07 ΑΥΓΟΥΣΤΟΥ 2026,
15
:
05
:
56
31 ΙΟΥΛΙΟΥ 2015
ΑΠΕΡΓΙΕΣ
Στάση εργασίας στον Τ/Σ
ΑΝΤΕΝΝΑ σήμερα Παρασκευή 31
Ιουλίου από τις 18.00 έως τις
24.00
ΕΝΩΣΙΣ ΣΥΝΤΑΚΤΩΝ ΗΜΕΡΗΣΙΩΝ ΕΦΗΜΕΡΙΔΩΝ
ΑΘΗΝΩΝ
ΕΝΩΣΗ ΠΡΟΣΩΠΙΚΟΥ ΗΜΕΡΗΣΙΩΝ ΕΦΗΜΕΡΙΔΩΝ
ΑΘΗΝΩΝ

- PROBLEM
Print exactly, and only, the lines from the line containing "Στάση εργασίας στον Τ/Σ" through the final line of the records, both included.

- RESULT OF THIS EXERCISE
Στάση εργασίας στον Τ/Σ
ΑΝΤΕΝΝΑ σήμερα Παρασκευή 31
Ιουλίου από τις 18.00 έως τις
24.00
ΕΝΩΣΙΣ ΣΥΝΤΑΚΤΩΝ ΗΜΕΡΗΣΙΩΝ ΕΦΗΜΕΡΙΔΩΝ
ΑΘΗΝΩΝ
ΕΝΩΣΗ ΠΡΟΣΩΠΙΚΟΥ ΗΜΕΡΗΣΙΩΝ ΕΦΗΜΕΡΙΔΩΝ
ΑΘΗΝΩΝ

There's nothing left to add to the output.